On Wed, 2010-02-03 at 10:14 +0100, Frederic Weisbecker wrote:

> static inline void lockdep_off(void)
> diff --git a/include/trace/events/lock.h b/include/trace/events/lock.h
> index 90af03c..6999f16 100644
> --- a/include/trace/events/lock.h
> +++ b/include/trace/events/lock.h
> @@ -9,7 +9,7 @@
>
> #ifdef CONFIG_LOCKDEP
>
> -TRACE_EVENT(lock_class_init,
> +TRACE_EVENT_INJECT(lock_class_init,
>
> TP_PROTO(struct lock_class *class),
>
> @@ -30,7 +30,14 @@ TRACE_EVENT(lock_class_init,
> __entry->class_id = (void *)class->name;
> ),
>
> - TP_printk("%p %s", __entry->class_id, __get_str(class_name))
> + TP_printk("%p %s", __entry->class_id, __get_str(class_name)),
> +
> + /*
> + * On activation, we want to send an event for each lock
> + * classes that have been recorded by lockdep, so that we
> + * catch up with the existing class:name mappings.
> + */
> + lock_class_init_inject_events
> );
>

I also suggested this type of registering:

register_event_callback("event", "command", command_func,
command_enable_func,
command_disable_func);

Where command_func, command_enable_func and command_disable_func can all
be a function pointer or NULL.

command_func gets called every time the event is hit while enabled.

command_enable_func gets called when the event is enabled

command_disable_func gets called when the event is disabled.

Hmm,

I could make it so that if the string "command" is NULL that these
functions are registered permanent, and can not be disabled by the user?
Otherwise, the user needs to set them with "echo command > command"

-- Steve

2010-02-05 14:30:38

by Peter Zijlstra

[permalink] [raw]
Subject: Re: [PATCH 03/11] tracing: Inject lock_class_init events on registration

On Fri, 2010-02-05 at 09:13 -0500, Steven Rostedt wrote:
> On Wed, 2010-02-03 at 10:14 +0100, Frederic Weisbecker wrote:
>
> > static inline void lockdep_off(void)
> > diff --git a/include/trace/events/lock.h b/include/trace/events/lock.h
> > index 90af03c..6999f16 100644
> > --- a/include/trace/events/lock.h
> > +++ b/include/trace/events/lock.h
> > @@ -9,7 +9,7 @@
> >
> > #ifdef CONFIG_LOCKDEP
> >
> > -TRACE_EVENT(lock_class_init,
> > +TRACE_EVENT_INJECT(lock_class_init,
> >
> > TP_PROTO(struct lock_class *class),
> >
> > @@ -30,7 +30,14 @@ TRACE_EVENT(lock_class_init,
> > __entry->class_id = (void *)class->name;
> > ),
> >
> > - TP_printk("%p %s", __entry->class_id, __get_str(class_name))

*LISTED RECORDS*
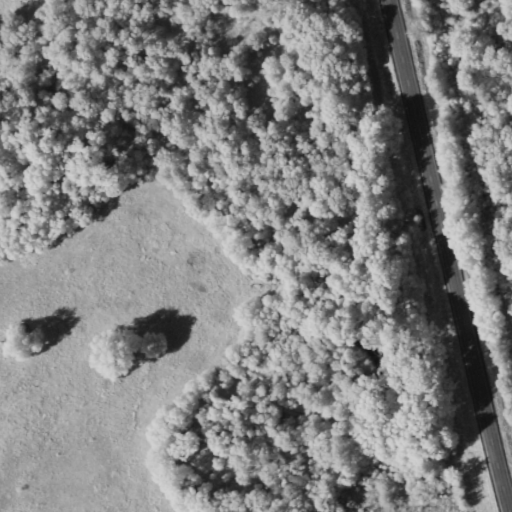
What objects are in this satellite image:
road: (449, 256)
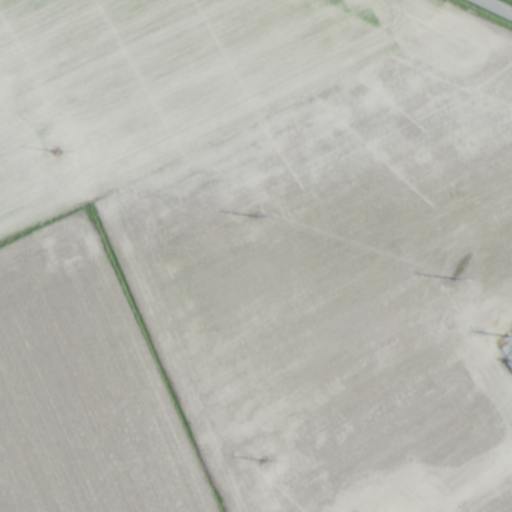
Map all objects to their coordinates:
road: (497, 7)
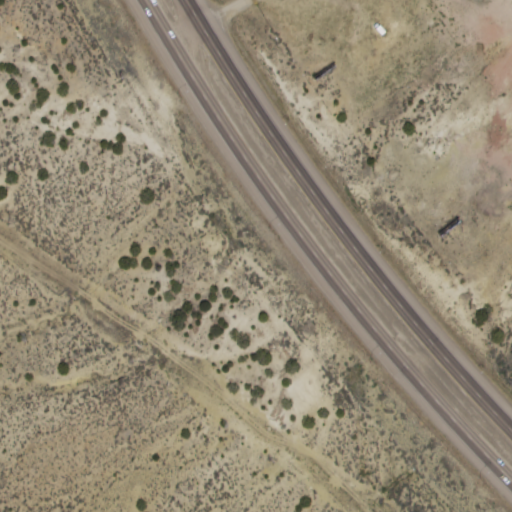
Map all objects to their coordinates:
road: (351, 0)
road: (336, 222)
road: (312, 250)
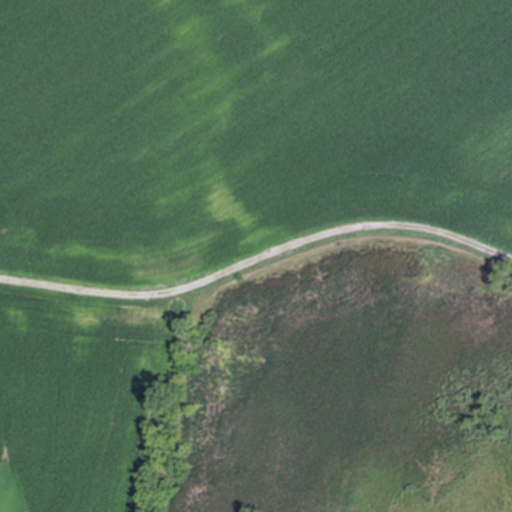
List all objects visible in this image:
* * *
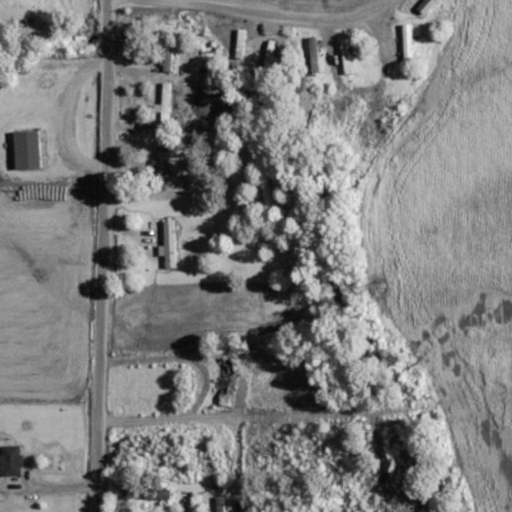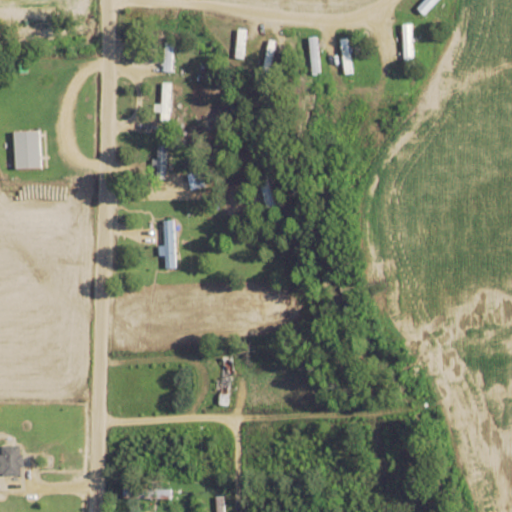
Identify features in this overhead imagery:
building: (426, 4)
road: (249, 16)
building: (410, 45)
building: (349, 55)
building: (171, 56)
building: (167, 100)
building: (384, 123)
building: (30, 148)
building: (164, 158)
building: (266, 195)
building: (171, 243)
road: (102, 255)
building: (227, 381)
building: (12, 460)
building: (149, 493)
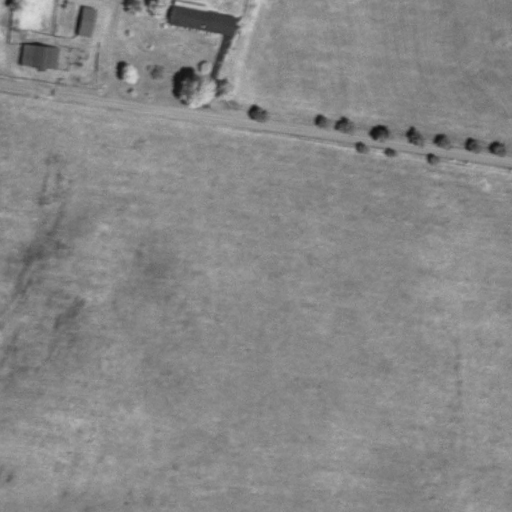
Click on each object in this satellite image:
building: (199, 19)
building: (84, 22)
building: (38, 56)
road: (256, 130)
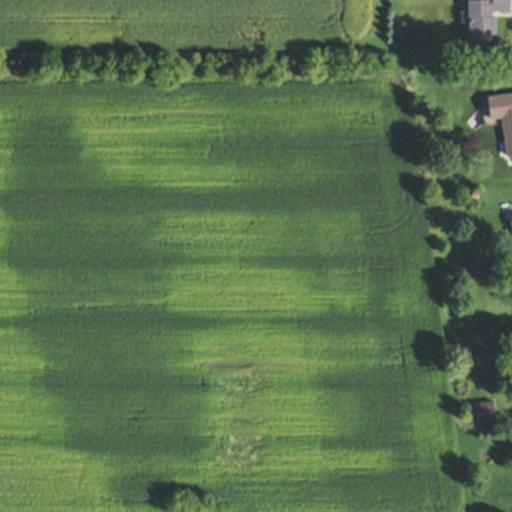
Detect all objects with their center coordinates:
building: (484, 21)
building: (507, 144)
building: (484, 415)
---
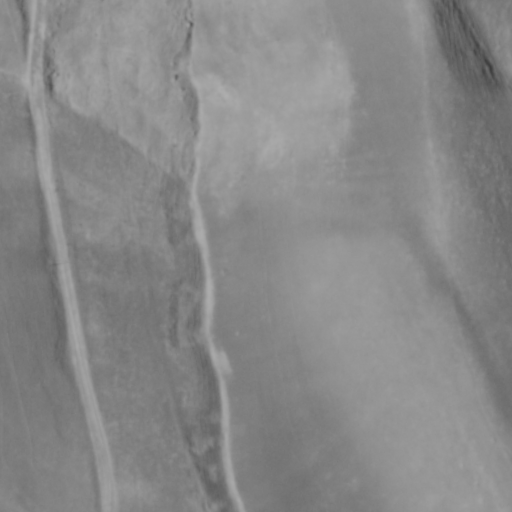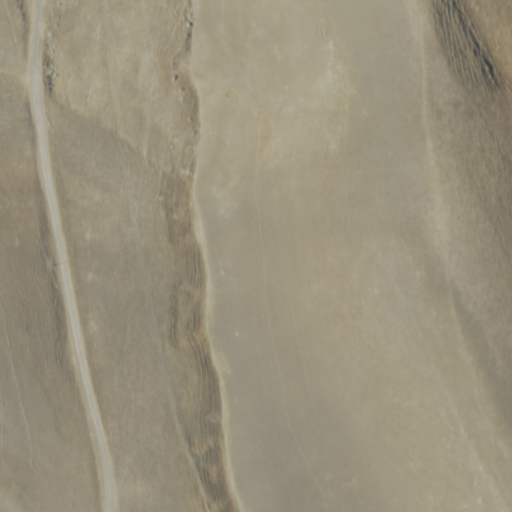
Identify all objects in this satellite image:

*WORK TO COMPLETE*
(a) Could you rewrite the paragraph in the thread on injecting lock_class_init events that begins "I could make it so that if the string" more briefly, keeping its main facts?
(b) Could you carry the thread on injecting lock_class_init events forward from the point where it stops?

*RESPONSES FOR EACH TASK*
(a) A proposed option: if the "command" string is NULL, the functions would be registered permanently and the user could not disable them. Otherwise, the user has to set them with "echo command > command".

(b)
> > + TP_printk("%p %s", __entry->class_id, __get_str(class_name)),
> > +
> > + /*
> > + * On activation, we want to send an event for each lock
> > + * classes that have been recorded by lockdep, so that we
> > + * catch up with the existing class:name mappings.
> > + */
> > + lock_class_init_inject_events
> > );
> >
>
> I also suggested this type of registering:
>
> register_event_callback("event", "command", command_func,
> command_enable_func,
> command_disable_func);
>
> Where command_func, command_enable_func and command_disable_func can all
> be a function pointer or NULL.
>
> command_func gets called every time the event is hit while enabled.
>
> command_enable_func gets called when the event is enabled
>
> command_disable_func gets called when the event is disabled.

Well, that will solve johill's polling thing, but not work nicely with
the proposed collection iteration stuff.

2010-02-05 14:44:48

by Steven Rostedt

[permalink] [raw]
Subject: Re: [PATCH 03/11] tracing: Inject lock_class_init events on registration

On Fri, 2010-02-05 at 15:30 +0100, Peter Zijlstra wrote:
> On Fri, 2010-02-05 at 09:13 -0500, Steven Rostedt wrote:

> > register_event_callback("event", "command", command_func,
> > command_enable_func,
> > command_disable_func);
> >
> > Where command_func, command_enable_func and command_disable_func can all
> > be a function pointer or NULL.
> >
> > command_func gets called every time the event is hit while enabled.
> >
> > command_enable_func gets called when the event is enabled
> >
> > command_disable_func gets called when the event is disabled.
>
> Well, that will solve johill's polling thing, but not work nicely with
> the proposed collection iteration stuff.
>

Actually, johill and I decided that this was not the proper solution for
him ;-)

I wanted to do this so we could add a lot more functionality and
flexibility to events. Start the tracer when this event is hit, stop in
on that event, but only when the filters match. Things like that. And
I'm sure people could come up with much better and more imaginative
commands that would be useful for tracing.

What does not fit with this proposal? I really hate adding more macros
for every new feature or functionality we need. It is ugly and will
become a maintenance nightmare.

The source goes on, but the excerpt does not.